Jurors to See Exxon-Valdez Damaged Areas For Themselves

THE jury hearing a $15 billion lawsuit against Exxon Corporation wants to see for itself what damage lingers five years after a tanker ran aground and smeared 11 million gallons of crude oil across the sound - the worst spill in US history.

The country's biggest environmental lawsuit was scheduled to resume yesterday. Weather permitting, jurors will climb into helicopters and visit ground zero of the 1989 Exxon Valdez oil spill. They asked to view the wilderness that - on the surface - looks fully restored.

About 10,000 commercial fishermen already have been awarded $286.8 million in damages to compensate for damage to fisheries. They and thousands of other plaintiffs - including Alaska Native groups, coastal communities and landowners - are seeking $15 billion in punitive damages. Exxon, which spent $2 billion on the cleanup and has paid millions more in fines and fees, argues that it has been punished enough.
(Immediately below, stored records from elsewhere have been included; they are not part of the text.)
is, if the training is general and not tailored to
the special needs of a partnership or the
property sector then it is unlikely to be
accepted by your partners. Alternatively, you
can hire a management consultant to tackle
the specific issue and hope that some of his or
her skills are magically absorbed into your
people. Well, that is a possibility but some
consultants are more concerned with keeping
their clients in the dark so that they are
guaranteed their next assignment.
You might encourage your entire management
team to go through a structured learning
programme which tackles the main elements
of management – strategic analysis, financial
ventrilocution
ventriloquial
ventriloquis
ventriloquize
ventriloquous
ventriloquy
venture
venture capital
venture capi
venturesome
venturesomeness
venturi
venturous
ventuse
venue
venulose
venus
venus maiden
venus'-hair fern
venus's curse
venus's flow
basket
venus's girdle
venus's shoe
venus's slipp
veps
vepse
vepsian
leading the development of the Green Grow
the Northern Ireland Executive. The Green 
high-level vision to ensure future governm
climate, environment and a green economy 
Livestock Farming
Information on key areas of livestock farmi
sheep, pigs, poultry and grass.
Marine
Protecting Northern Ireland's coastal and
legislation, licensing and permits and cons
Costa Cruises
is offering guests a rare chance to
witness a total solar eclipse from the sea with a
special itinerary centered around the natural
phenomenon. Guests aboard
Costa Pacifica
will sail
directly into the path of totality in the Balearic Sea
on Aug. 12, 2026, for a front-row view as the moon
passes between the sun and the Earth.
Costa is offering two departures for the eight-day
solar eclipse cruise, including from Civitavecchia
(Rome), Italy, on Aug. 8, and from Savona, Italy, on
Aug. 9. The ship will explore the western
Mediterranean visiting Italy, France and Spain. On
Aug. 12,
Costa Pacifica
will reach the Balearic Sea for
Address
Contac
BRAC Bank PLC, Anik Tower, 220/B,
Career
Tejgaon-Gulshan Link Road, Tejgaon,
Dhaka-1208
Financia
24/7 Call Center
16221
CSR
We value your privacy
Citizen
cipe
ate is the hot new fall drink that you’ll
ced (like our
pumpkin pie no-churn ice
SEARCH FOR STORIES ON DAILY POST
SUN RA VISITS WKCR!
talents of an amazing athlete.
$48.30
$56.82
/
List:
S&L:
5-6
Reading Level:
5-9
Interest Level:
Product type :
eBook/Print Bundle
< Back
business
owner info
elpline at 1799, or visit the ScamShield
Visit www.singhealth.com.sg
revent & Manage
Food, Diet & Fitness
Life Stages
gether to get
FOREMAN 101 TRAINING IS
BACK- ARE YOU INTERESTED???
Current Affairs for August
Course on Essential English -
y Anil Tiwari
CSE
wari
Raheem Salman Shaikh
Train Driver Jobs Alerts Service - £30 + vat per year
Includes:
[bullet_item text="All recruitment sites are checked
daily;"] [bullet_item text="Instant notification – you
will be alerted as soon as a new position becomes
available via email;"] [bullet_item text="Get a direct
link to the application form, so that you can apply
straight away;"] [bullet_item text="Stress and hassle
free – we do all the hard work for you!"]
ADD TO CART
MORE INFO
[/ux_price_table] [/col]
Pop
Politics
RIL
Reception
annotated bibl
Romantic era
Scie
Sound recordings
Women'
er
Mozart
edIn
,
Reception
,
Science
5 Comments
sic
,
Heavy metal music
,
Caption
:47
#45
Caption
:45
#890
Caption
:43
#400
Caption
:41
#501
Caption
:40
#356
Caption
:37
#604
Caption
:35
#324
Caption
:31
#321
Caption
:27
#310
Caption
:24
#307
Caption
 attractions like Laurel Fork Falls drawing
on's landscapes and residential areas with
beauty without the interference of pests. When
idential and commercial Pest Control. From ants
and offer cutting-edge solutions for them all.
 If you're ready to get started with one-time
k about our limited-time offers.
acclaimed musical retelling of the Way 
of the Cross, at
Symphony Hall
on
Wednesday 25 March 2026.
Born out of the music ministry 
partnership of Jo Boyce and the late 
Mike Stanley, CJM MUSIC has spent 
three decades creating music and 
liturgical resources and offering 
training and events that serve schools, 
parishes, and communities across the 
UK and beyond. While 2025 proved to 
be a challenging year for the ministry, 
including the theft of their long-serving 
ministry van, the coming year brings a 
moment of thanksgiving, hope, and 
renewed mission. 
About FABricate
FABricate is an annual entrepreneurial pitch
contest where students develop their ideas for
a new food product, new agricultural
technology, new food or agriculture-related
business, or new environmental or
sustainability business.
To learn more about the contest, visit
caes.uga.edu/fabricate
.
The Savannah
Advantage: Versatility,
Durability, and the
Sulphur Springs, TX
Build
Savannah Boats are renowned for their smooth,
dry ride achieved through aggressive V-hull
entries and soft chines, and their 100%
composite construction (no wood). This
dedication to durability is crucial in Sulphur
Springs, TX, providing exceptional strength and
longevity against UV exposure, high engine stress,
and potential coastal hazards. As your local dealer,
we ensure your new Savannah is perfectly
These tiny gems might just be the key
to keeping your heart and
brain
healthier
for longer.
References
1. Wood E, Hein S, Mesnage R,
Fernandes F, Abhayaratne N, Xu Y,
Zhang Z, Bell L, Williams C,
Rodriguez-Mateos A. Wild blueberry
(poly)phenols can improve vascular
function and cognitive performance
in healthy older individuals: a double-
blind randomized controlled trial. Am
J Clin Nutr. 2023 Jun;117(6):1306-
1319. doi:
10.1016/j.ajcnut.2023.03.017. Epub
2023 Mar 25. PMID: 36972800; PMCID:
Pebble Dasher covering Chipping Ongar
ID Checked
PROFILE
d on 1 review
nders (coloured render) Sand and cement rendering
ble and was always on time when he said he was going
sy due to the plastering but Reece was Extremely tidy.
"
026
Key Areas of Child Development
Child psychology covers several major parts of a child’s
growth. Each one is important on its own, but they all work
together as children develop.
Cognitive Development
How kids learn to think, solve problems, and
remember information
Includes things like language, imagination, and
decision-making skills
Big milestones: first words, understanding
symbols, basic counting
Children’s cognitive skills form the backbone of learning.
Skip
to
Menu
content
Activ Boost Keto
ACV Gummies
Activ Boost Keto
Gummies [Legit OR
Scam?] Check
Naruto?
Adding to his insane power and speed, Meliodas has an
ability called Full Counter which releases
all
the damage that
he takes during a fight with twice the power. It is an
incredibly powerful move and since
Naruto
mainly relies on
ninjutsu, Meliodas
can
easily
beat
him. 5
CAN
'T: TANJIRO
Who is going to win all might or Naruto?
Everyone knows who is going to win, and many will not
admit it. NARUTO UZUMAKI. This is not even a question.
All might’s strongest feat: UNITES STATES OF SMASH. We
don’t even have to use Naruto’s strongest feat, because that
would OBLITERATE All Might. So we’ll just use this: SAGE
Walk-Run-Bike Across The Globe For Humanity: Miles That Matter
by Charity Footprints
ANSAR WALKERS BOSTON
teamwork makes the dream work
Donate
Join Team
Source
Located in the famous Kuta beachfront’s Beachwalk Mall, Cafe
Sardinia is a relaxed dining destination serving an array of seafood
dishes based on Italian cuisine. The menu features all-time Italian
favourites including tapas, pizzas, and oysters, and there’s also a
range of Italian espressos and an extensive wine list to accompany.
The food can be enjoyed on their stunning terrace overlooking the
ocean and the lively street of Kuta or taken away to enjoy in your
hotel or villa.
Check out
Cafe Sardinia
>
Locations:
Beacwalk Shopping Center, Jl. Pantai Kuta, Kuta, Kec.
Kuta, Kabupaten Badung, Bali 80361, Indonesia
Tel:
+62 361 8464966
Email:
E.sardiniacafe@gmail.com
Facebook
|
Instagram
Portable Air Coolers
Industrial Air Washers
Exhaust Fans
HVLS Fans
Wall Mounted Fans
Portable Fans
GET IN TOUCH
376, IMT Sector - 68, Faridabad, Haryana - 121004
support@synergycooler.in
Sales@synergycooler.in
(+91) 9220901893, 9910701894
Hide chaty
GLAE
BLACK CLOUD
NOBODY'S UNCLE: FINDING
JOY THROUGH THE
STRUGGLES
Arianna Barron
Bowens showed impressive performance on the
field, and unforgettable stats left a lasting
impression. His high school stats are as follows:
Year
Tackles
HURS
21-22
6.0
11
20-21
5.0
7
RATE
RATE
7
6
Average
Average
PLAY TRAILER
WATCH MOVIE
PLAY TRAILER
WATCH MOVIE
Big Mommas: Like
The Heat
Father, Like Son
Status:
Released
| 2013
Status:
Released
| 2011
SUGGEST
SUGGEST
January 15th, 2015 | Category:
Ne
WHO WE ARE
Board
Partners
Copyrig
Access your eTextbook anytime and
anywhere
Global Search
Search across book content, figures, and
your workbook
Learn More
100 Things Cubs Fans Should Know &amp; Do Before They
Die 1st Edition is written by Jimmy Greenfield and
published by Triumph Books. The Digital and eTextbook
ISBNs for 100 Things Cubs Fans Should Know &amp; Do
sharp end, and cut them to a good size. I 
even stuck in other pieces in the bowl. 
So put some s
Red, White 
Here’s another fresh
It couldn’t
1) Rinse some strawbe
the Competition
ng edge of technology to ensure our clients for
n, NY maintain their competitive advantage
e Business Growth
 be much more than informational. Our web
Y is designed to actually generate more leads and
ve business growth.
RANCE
Montana wildfires

A PAIR of fires roared uncontrolled through northwestern Montana yesterday, advancing on nearly 70 houses and forcing dozens of evacuations. The worst blaze covered 12,000 acres in the Flathead National Forest, less than two miles from a 30-house development near Whitefish, Mont.

Elsewhere in the West, the National Inter-agency Fire Center said more than 18,700 fire-fighters were battling 30 major fires that were out of control. The fires covered 455,897 acres in Idaho, Montana, Utah, Oregon, Washington, and California. Rain spares rally

ABOUT 200 residents of Wedowee, Ala. - white and black - together sang ``Amazing Grace'' and prayed for an end to racial turmoil next to their arson-burned high school. Sunday's service was organized by 26 area ministers as a way to unify the small east Alabama town that was torn apart in February when school principal Hulond Humphries threatened to cancel the prom to prevent interracial dating.

On Saturday night, a dozen robed Ku Klux Klan members gathered in Graham, 20 miles east of Wedowee, to burn a cross, but a thunderstorm broke as they began to light it. When the rain stopped an hour later, only half of the 20-foot-cross would burn.